We disconnect. I sit on the edge of the bed for a long time, thinking.

Then I call Pinecrest Cemetery, introduce myself to the person who answers, and tell him that I want to exhume my mother’s grave.

The man on the other end of the line is silent for a moment, then he produces a small, embarrassed cough. “I’m afraid that’s not possible, Ms. Blackthorn.”

“Why not?”

“We’ve been instructed not to accommodate any requests to move graves.”

“I don’t want to move her. I want to exhume her remains to conduct a postmortem. We’ll put her right back when we’re done.”

“I understand, but I’m afraid it’s still not possible. Since Anderson’s Funeral Home was shut down, the state regulatory board has opened an investigation into misconduct allegations. Until that investigation concludes, we’re not allowed to disinter any bodies.”

“I don’t understand how the two are connected.”

“To put it simply, all the graveyards Anderson’s serviced over the past few decades are considered possible crime scenes. That’s all the information I can divulge.”

I recall the PI telling me one of the complaints against Anderson’s was a body missing from a casket and being replaced by weights, and another casket having more than one body inside.

“Does that mean the authorities will dig up the graves themselves?”

“I can’t comment on that.” He lowers his voice to a whisper.

“Off the record, yes. They’ve already begun.

From the sound of it, this whole thing is about to get very dirty.

The entire Anderson clan up and disappeared, which means those rascals hightailed it so they don’t go to prison for all the nasty tricks they played that they thought would stay buried with the poor dead folks they mishandled.

But you didn’t hear any of that from me. ”
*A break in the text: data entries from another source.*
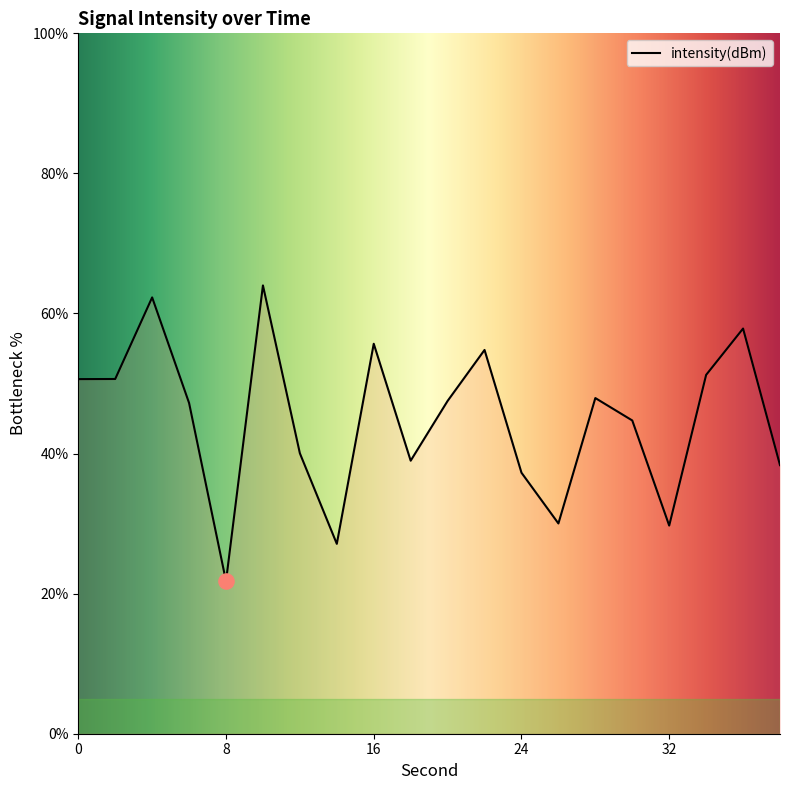

What is the minimum value shown in the chart?

21.8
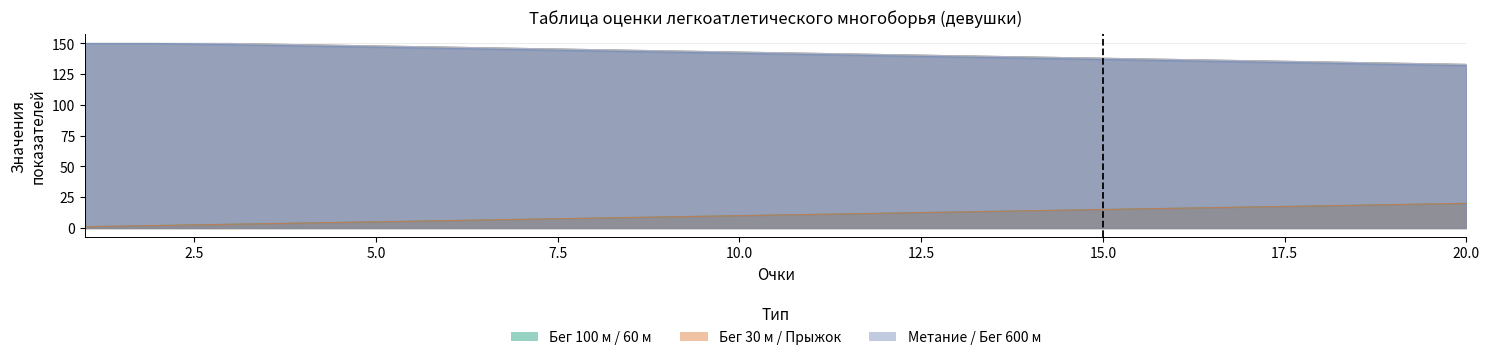

Which category has the highest value in the beg_100m series?

1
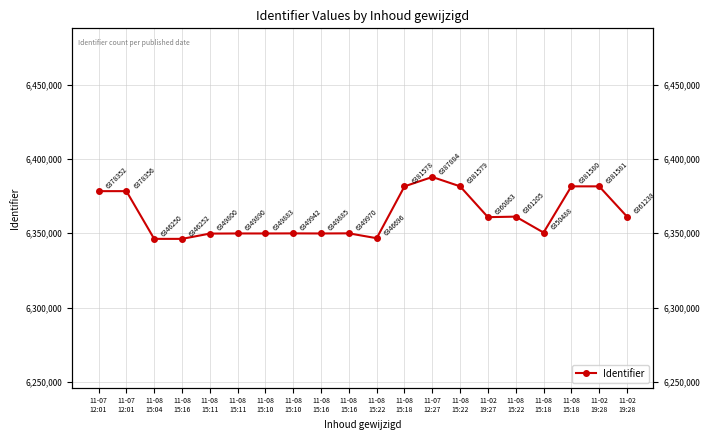

How many data points are less than 6360863?

10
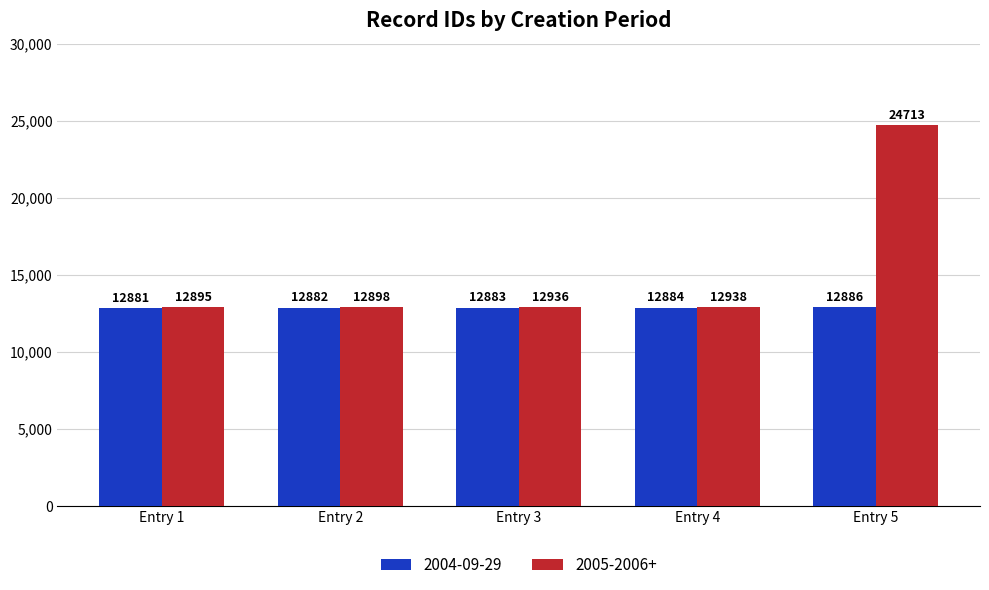

What is the average value of the 2005-2006+ series?

15276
“Of course not. I appreciate the insight. Thank you for your time.”

The day passes uneventfully. The peace lasts until somewhere around midnight, when I sit bolt upright in bed, sensing a strange presence in the room.

I roll over and switch on the lamp on the nightstand. The room floods with light.

I’m alone.

I’m relieved until my intuition tells me to turn off the light and be still. I sit with my knees pulled up under my chin, my ears primed to the hum of the stillness, my heart thudding a heavy, primal beat.

Somewhere far off in the distance, a lone wolf howls.

Rising from bed, I cross to the window, open the drapes, and look out. Ronan stands outside the gate, smoking a cigarette.

I knew he was there even before I saw him.

We gaze at each other across the distance until I pull the drapes closed. Then I return to bed and lie staring at the ceiling in the dark until dawn creeps around the edges of the drapes.

When sleep finally claims me, I dream of blue butterflies and red foxes, white cats and black dogs, and Granny Lorinda riding a huge great horned owl against a backdrop of the starry night sky and the full, glowing moon, her long white hair snapping in the wind.

A flock of ravens follows closely behind her.

When I wake in the morning, my pillowcase is once again covered in blood.

My nosebleed is so bad this time, it soaked all the way through the pillow.